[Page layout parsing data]
# # # # # # #

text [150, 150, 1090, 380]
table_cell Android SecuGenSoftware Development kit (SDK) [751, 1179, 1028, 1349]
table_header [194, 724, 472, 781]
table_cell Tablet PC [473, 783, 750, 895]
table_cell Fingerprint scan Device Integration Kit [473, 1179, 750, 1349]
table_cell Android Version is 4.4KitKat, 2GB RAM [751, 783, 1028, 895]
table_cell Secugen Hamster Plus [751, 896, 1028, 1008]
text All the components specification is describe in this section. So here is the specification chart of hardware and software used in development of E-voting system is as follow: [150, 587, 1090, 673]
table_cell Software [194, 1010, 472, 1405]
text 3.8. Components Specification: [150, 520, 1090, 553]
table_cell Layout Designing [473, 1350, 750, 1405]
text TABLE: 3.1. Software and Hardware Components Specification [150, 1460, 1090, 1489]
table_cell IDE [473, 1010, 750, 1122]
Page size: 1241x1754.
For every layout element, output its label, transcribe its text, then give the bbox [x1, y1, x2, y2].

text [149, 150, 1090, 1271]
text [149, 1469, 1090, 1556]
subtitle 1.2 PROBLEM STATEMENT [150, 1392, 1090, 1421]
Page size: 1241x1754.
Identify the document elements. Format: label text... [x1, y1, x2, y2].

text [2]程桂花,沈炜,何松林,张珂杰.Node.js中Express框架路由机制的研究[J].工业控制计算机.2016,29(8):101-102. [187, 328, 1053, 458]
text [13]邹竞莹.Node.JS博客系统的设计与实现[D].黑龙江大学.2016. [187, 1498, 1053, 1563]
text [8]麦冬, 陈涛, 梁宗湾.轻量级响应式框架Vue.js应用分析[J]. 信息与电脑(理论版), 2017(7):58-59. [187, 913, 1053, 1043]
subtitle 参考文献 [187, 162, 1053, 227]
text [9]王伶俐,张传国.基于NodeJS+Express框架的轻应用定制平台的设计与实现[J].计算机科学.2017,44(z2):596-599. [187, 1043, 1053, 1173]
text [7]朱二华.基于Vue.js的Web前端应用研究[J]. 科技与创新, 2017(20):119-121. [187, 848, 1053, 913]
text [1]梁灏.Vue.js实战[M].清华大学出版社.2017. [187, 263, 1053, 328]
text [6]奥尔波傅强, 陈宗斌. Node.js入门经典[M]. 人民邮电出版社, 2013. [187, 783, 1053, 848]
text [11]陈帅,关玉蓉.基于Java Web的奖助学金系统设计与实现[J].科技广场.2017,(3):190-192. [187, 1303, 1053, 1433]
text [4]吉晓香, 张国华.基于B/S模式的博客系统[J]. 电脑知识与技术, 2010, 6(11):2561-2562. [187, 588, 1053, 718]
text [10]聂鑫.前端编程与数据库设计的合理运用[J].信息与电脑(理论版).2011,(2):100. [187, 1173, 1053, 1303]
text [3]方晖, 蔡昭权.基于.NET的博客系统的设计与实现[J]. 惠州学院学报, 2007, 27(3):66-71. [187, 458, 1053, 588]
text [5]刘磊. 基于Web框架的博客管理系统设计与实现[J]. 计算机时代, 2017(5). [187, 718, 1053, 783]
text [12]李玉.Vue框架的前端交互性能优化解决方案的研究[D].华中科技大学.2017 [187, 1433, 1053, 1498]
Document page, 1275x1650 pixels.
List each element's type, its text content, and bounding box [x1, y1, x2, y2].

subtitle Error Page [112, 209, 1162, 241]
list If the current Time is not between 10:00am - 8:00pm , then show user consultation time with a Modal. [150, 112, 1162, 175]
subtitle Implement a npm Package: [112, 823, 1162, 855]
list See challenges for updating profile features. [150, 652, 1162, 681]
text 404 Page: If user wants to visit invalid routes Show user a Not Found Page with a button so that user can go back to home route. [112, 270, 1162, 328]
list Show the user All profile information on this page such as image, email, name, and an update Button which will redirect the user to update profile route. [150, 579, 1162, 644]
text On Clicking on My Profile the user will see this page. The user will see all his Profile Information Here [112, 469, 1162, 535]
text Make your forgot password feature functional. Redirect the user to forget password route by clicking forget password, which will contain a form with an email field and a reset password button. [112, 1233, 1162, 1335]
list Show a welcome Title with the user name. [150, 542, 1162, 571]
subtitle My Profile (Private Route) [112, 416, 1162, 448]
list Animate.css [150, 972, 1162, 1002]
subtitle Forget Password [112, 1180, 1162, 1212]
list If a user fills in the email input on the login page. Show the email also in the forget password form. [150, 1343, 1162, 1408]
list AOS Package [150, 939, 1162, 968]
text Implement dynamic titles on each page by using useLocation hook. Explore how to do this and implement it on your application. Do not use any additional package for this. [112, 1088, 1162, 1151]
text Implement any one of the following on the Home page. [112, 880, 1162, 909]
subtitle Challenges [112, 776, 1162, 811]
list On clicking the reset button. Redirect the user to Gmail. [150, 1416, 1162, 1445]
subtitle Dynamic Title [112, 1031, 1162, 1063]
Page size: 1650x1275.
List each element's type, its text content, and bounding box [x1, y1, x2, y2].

# # # # # # #

For each line in the data that holds the word "with", copy the line.

list If the current Time is not between 10:00am - 8:00pm , then show user consultation time with a Modal. [150, 112, 1162, 175]
text 404 Page: If user wants to visit invalid routes Show user a Not Found Page with a button so that user can go back to home route. [112, 270, 1162, 328]
text Make your forgot password feature functional. Redirect the user to forget password route by clicking forget password, which will contain a form with an email field and a reset password button. [112, 1233, 1162, 1335]
list Show a welcome Title with the user name. [150, 542, 1162, 571]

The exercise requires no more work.